- Instructions to follow -
List every reason the text on Automated Clearing House transactions gives for why an ACH transaction may be unsuccessful.

- Extracted text -
Examples described herein relate to commercial transactions, and more specifically, to performing callbacks in an Automated Clearing House network.

BACKGROUND

Automated Clearing House (ACH) is a banking network that facilitates electronic transfer of funds (i.e., through debit and/or credit transactions) between financial institutions. ACH transactions are typically processed on a scheduled basis, in “batches,” wherein a large volume of debit and/or credit transactions are typically processed at a time. For example, a merchant may use ACH to process payroll (i.e., direct deposit). Specifically, the merchant may instruct its bank to transfer funds from a merchant bank account to each employee's personal bank account. The merchant's bank may perform a cursory review of the employee bank information, for example, to ensure that the routing numbers are valid. The bank then sends an instruction to the ACH network requesting that the appropriate amount be credited to each of the employees' bank accounts. Upon receiving the ACH instruction, each of the employees' banks sends a response to the ACH network, which is propagated to the merchant's bank, either confirming that the amount was credited or indicating that the amount could not be credited (e.g., including the reasons why).

Furthermore, the merchant may also wish to retrieve funds from customer bank accounts. For example, the merchant may instruct its bank to transfer funds from each customer's bank account to the merchant bank account. Again, the merchant bank may perform a cursory review of the customer bank routing number, and, assuming the customer bank routing number is valid, send an instruction to the ACH network requesting that the appropriate amount be debited from each of the customers' bank accounts. Upon receiving the ACH instruction, each of the customers' banks sends a response to the ACH network, which is propagated to the merchant's bank, either confirming the amount was debited or indicating that the amount could not be debited (and the reasons why).

An ACH transaction may be unsuccessful for a number of reasons. For example, the target (e.g., employee's or customer's) bank account may have insufficient funds to complete the transaction, the account owner may have told the bank to stop payment, and/or the account number may be invalid (e.g., the account was closed or never existed in the first place) even though the routing number is legitimate. When a credit transaction fails, the funds are simply returned to the merchant's bank account. However, when a debit transaction fails, the funds should not be made available to the merchant since they were never successfully retrieved from the customer's bank account. For this reason, the merchant's bank should not update the merchant's bank account ledger to reflect the availability of funds until receiving a response from the ACH network indicating that the transaction was successfully funded by the customer's bank.

- Data under study -
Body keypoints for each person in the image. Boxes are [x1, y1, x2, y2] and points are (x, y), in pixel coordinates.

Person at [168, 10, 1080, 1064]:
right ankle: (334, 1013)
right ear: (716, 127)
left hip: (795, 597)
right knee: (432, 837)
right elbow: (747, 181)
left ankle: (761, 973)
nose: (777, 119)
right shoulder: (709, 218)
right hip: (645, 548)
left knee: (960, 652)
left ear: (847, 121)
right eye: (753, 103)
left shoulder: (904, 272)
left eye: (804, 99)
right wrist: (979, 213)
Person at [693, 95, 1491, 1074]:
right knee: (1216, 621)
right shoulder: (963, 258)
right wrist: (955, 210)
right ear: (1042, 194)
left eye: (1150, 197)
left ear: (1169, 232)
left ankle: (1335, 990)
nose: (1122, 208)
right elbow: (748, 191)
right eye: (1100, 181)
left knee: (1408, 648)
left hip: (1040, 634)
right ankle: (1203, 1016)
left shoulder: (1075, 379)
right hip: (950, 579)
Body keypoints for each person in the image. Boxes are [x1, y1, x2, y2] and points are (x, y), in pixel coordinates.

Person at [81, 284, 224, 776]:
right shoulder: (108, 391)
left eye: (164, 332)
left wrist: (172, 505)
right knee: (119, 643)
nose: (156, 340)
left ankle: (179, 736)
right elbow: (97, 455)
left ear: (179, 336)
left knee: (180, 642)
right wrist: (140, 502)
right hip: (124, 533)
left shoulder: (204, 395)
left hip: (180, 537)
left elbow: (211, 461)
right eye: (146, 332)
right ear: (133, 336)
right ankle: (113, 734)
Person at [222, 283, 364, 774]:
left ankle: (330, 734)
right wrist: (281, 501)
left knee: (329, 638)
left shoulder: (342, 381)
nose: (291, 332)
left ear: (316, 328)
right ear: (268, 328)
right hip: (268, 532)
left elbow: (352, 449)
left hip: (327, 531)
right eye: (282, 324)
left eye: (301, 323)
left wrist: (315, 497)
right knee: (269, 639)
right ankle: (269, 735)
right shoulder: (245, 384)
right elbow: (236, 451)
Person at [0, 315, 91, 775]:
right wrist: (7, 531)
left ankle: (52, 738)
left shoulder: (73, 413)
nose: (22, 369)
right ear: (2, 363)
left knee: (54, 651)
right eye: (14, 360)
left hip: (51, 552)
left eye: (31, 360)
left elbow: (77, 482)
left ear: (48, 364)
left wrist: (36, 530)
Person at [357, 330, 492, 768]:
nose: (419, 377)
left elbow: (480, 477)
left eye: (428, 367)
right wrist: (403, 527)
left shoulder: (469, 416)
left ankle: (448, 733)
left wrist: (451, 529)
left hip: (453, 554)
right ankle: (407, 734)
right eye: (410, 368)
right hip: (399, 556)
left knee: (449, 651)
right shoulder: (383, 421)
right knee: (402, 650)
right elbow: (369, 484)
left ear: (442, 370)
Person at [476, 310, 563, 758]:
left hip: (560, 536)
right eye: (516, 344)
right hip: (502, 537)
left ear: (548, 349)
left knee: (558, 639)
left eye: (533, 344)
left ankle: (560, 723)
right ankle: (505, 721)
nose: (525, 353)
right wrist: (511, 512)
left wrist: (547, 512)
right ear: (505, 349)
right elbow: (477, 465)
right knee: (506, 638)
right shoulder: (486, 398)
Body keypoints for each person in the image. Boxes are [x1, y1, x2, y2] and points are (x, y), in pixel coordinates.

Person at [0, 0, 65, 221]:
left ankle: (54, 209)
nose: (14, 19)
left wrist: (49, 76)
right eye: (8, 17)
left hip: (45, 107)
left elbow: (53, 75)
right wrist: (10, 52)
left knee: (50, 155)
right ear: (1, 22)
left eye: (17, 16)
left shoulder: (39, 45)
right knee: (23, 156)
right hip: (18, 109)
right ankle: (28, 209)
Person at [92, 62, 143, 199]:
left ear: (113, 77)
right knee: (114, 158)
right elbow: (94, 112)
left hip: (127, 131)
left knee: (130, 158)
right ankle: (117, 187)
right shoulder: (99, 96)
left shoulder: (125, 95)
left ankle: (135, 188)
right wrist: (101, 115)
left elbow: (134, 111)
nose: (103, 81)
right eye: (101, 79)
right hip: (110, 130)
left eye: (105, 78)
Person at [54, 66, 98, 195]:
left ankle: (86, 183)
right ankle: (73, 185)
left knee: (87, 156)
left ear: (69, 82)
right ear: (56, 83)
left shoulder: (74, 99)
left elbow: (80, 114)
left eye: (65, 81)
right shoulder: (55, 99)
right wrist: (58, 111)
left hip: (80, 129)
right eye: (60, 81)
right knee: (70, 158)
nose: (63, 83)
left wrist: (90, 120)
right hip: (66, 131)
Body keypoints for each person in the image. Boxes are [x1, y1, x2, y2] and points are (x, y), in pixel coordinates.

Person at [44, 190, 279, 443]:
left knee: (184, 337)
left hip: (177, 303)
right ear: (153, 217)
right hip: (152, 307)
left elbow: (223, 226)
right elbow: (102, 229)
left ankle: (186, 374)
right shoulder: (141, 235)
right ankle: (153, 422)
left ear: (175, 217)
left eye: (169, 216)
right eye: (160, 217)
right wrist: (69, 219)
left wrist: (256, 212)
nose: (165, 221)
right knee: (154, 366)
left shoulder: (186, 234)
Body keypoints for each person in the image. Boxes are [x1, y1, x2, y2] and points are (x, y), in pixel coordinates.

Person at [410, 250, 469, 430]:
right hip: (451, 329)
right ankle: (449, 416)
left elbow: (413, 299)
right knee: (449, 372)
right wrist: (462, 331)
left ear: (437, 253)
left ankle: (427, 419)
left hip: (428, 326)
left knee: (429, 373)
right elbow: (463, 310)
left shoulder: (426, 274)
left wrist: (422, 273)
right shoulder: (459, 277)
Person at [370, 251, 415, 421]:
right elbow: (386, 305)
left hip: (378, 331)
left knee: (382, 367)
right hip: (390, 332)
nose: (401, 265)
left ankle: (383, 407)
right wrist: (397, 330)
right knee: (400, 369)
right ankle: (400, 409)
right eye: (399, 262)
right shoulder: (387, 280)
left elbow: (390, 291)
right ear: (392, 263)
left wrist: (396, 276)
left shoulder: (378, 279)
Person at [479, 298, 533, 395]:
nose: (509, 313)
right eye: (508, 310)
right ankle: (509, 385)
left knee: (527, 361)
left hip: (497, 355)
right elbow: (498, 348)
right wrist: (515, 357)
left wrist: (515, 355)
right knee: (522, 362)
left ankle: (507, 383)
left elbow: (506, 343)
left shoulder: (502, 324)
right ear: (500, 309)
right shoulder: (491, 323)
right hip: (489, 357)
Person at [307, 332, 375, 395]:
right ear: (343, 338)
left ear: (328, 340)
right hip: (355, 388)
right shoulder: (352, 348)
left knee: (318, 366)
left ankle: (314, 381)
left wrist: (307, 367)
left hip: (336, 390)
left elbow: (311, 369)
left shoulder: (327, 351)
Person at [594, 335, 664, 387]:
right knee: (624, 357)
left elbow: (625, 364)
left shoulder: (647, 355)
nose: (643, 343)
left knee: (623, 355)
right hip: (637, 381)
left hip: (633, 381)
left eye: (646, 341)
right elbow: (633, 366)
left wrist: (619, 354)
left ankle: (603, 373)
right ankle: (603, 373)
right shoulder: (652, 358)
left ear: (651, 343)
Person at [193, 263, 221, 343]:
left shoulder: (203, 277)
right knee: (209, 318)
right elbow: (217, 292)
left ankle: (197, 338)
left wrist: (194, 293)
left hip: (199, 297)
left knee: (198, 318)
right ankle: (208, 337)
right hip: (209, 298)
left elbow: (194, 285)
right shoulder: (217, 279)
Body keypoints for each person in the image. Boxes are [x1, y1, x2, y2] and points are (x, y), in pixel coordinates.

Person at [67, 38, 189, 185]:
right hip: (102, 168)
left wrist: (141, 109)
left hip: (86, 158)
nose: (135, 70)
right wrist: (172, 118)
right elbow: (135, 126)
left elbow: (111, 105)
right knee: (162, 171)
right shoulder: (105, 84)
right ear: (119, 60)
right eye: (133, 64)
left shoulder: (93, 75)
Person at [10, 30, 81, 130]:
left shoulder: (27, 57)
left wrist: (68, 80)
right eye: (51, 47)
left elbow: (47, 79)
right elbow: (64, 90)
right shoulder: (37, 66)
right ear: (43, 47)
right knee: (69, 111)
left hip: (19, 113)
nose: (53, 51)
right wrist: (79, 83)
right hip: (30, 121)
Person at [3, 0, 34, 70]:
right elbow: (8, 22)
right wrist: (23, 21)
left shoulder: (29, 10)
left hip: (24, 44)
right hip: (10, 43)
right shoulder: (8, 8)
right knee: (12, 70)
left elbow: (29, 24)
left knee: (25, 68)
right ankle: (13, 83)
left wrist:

- Response below -
- The target bank account may have insufficient funds to complete the transaction.
- The account owner may have told the bank to stop payment.
- The account number may be invalid (for example, the account was closed or never existed) even though the routing number is legitimate.